I think I need to say this before I get loads of complaints that I can see what writer/director Peter Berg wanted to do here. He wanted to make a film based on the true events that show the bravery and courage of four men fighting an almost impossible battle for survival. The problem is that Berg has approached this with little or no subtlety whatsoever, so instead of feeling for these men, you ultimately don’t really care and you already know what the outcome will be.
After a slow start were we see the four messing around at camp, bullying the raw recruits and generally showing us that they are great friends, they head for the hills and lay low while waiting for their target. This takes up a large chunk of the running time and so are left wondering if anything will eventually happen. Then is does and we get gun and rocket fights all over the place as the four desperately try to stand their ground while surrounded by the enemy. This is where the film becomes somewhat laughable.
They are four men, being hit by bullets all over the place. They fall of cliffs, sending them tumbling down rocky sides and crashing into trees, rocks and solid ground below. The sound effects alone make you wince with pain…and yet they still get up! Yet one shot from the SEALS gun and a Taliban is instantly killed. I know that the SEALS are a tough bunch (we get an introduction to their world at the beginning of the film where we see real SEALS training) but Rambo they ain’t!
This is a hugely one-sided affair that makes basically cries out to young men that, they too can be almost indestructible as how main protagonists here. Berg script is pretty clichéd too, with every other word beginning with F and lines like “Shake it off, you’re a Frogman!” to a man who has just had his fingers shot off. With scenes like this, you find yourself feeling cold to the leads and when the inevitable finally happens, you find yourself unable to emote towards them.
The performances are pretty average. Mark Wahlberg is fine but it’s hardly stretching him and with talent like Emile Hirsch and Ben Foster, who we know can deliver, they are somewhat wasted.
The final part of the film tries to balance the opinion by saying that there are some good Afghans out there and their all not terrorists but this doesn’t seem to be enough. Then it plays a very dubious card by showing the soldiers involved in this bungled mission while a slowed down version of David Bowie’s Heroes, performed by Peter Gabriel, plays in the background. It doesn’t fit right.

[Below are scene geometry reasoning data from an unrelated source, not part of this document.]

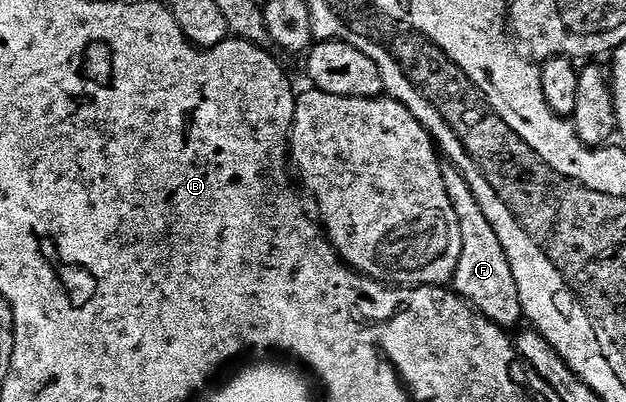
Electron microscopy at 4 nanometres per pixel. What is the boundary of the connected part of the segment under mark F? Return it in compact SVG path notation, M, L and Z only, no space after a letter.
M449 160L441 163L440 176L452 206L456 212L456 220L460 226L460 260L456 260L456 268L452 279L452 289L458 297L463 298L466 305L471 306L478 314L483 314L488 321L503 328L517 327L523 321L520 292L516 292L516 280L512 276L512 268L508 264L508 256L500 244L500 238L488 224L488 216L472 196L472 188L464 176Z

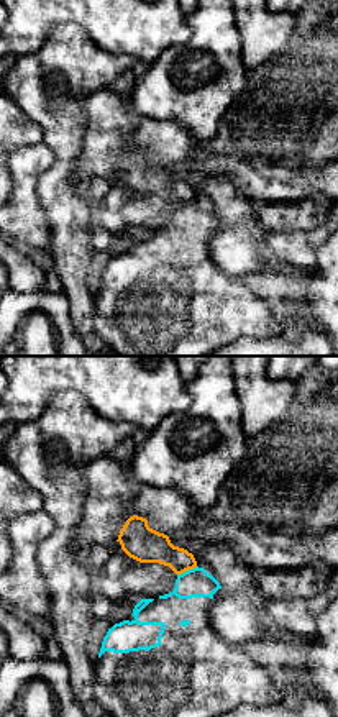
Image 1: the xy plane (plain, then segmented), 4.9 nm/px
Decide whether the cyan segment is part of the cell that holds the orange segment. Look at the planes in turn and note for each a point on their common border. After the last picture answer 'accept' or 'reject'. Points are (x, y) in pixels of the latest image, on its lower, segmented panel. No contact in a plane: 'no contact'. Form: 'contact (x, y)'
contact (187, 570)

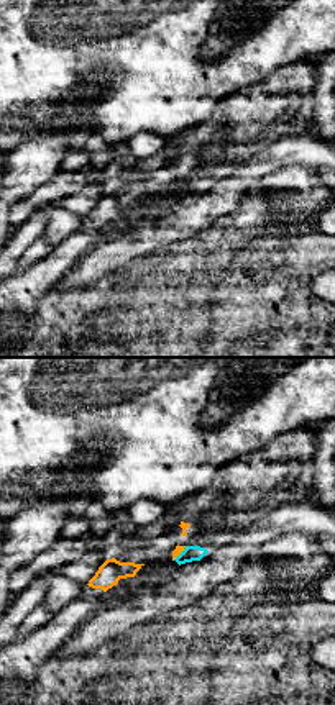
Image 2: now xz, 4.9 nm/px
contact (179, 553)

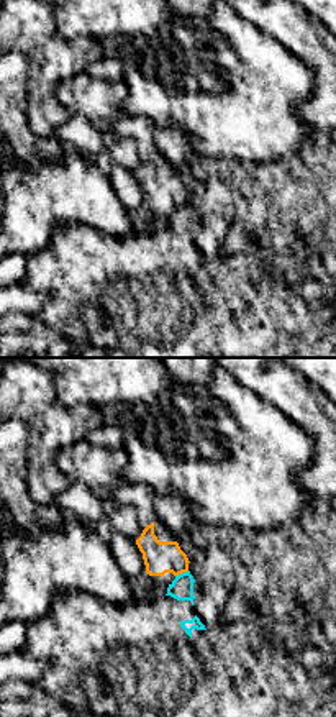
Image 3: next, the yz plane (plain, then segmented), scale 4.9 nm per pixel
contact (181, 573)

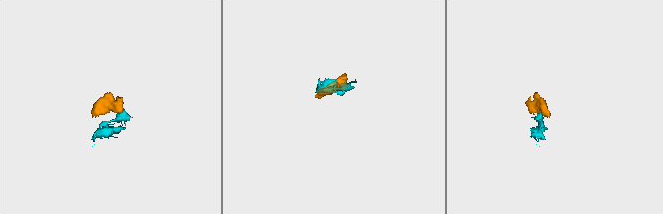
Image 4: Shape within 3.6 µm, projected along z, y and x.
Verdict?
reject

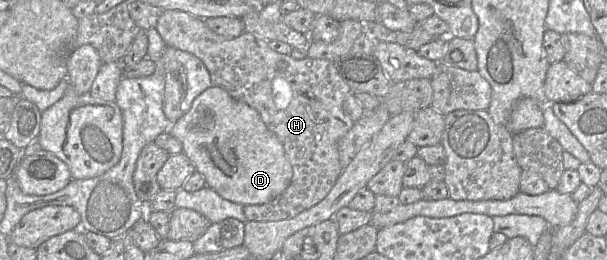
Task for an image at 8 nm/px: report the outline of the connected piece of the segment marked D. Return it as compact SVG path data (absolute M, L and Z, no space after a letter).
M212 85L204 90L195 98L189 111L172 123L167 132L182 143L182 153L203 175L206 186L228 201L243 206L268 203L282 194L291 182L293 169L281 141L267 128L255 109L234 99L221 87Z

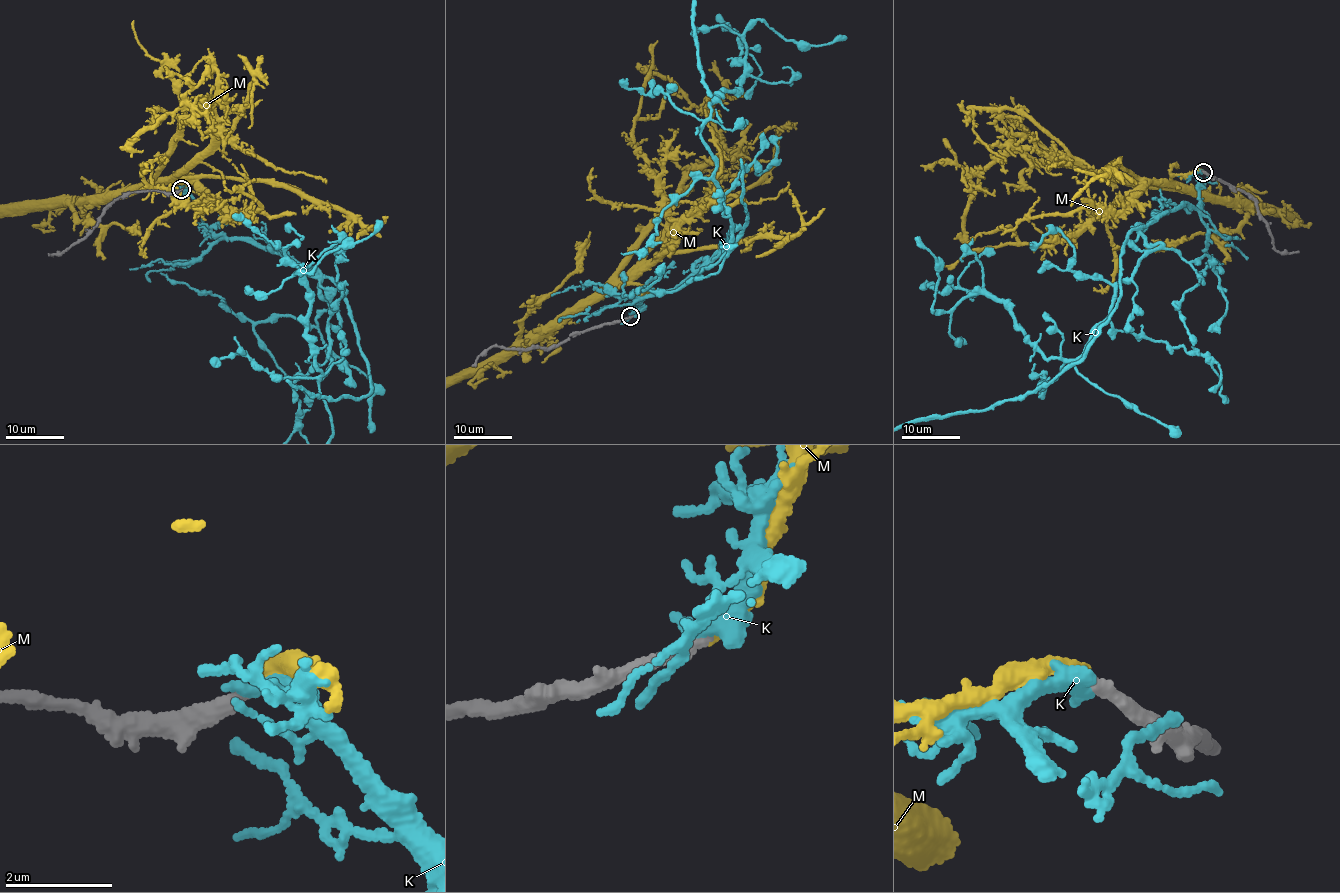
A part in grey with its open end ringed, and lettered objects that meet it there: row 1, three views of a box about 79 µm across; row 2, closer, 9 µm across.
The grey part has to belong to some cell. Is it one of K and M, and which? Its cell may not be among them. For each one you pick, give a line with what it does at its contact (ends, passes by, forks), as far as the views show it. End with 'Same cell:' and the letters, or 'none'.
K: it ends there
Same cell: K

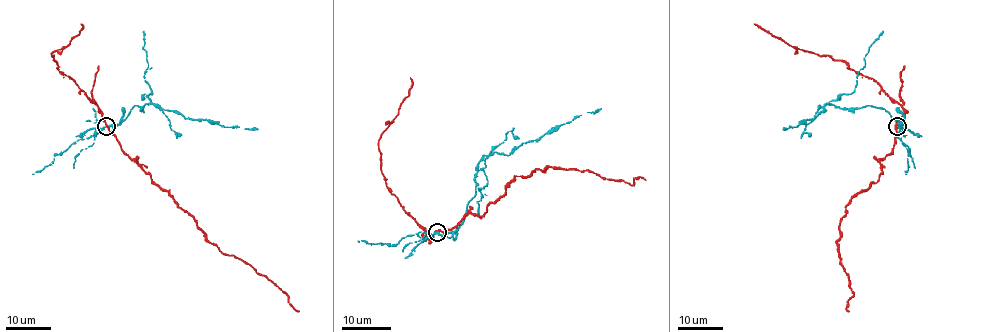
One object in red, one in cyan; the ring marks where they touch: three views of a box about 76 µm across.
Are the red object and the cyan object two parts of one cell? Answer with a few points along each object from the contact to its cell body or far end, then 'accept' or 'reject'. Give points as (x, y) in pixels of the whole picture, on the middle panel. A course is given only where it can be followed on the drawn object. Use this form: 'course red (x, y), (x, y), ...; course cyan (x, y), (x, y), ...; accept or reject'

The action sequences are handled well but that cannot disguise that this is Hollywood’s vision of the war in Afghanistan. Last year’s Zero Dark Thirty didn’t shy away from showing us a darker view-point of American policy. This is much more jingoistic and probably will play better in the States. Here, we will certainly look upon in a very different light. I certainly did and I didn’t like what I saw.